A review by clem
Ducks, Newburyport by Lucy Ellmann

4.25

A fascinating novel that confronts and challenges normative modes of novel consumption, both intellectually and physically. (It's hard to hold such a large book! It's hard to know when to stop reading!) Ellmann holds nothing back in her exploration of modern American culture, weaving in ideas of grief, domesticity, the instability and polarization of contemporary America, environmental disaster, gun violence, nostalgia, motherhood, family... The one-sentence, stream-of-consciousness framing, rather than being gimmicky, is a strangely accurate literary approximation of human thought processes, making use of association, digression, and non-linear patterns of thought. There's a lot of attention paid to the domestic space - as a site of repression, comfort, and even terror. The narrator's interest in film is fascinating - it can be read as a desire to inject glamour and structured narrative into a repetitive, banal existence.
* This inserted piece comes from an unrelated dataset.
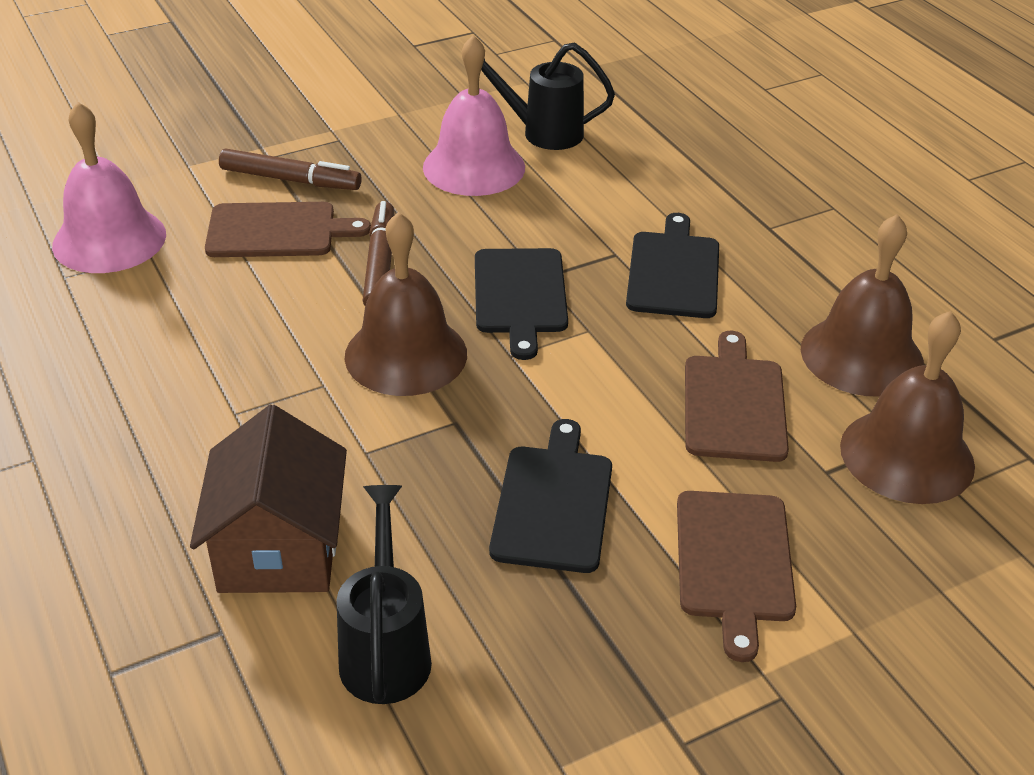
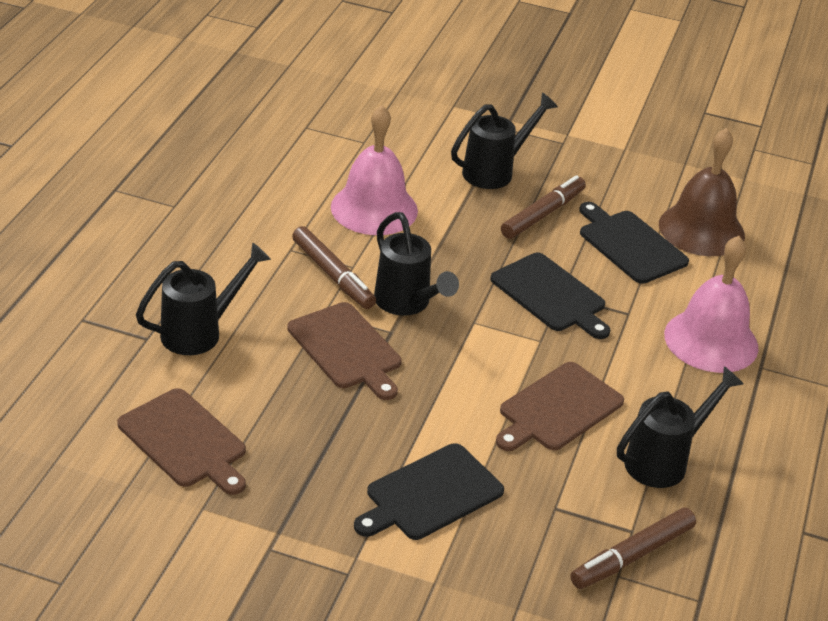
black watering can: [337,485,432,704] [481,42,615,150] = 2 -> [136,242,271,355] [374,212,459,316] [451,93,558,189] [617,366,744,488] = 4
brown bell: [345,212,467,396] [801,214,924,396] [840,311,975,504] = 3 -> [659,128,745,256] = 1
brown house: [190,405,347,593] = 1 -> none = 0
brown marker: [219,148,362,190] [363,201,394,306] = 2 -> [292,226,376,309] [501,175,586,239] [570,508,696,589] = 3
When considering film's long association with the public domain, it's an interesting contrast with the domestic setting of the novel. The narrator also has a deep nostalgia for American cultural texts of the past, constantly invoking old Hollywood films and Laura Ingalls Wilder. Here is a longing to return to perceived simpler times, especially in the face of the complexities and anxieties of Trump's America. (This also reflects the narrator's constant return to her painful past, particularly to the unresolved loss of her mother.) Our nostalgic, innocent, loving, family-oriented narrator represents a moral compass that has largely been lost. This is a thoroughly modern novel that meticulously captures an era of American (and global) history. It's a difficult text, but well worth the time, effort, and attention it demands.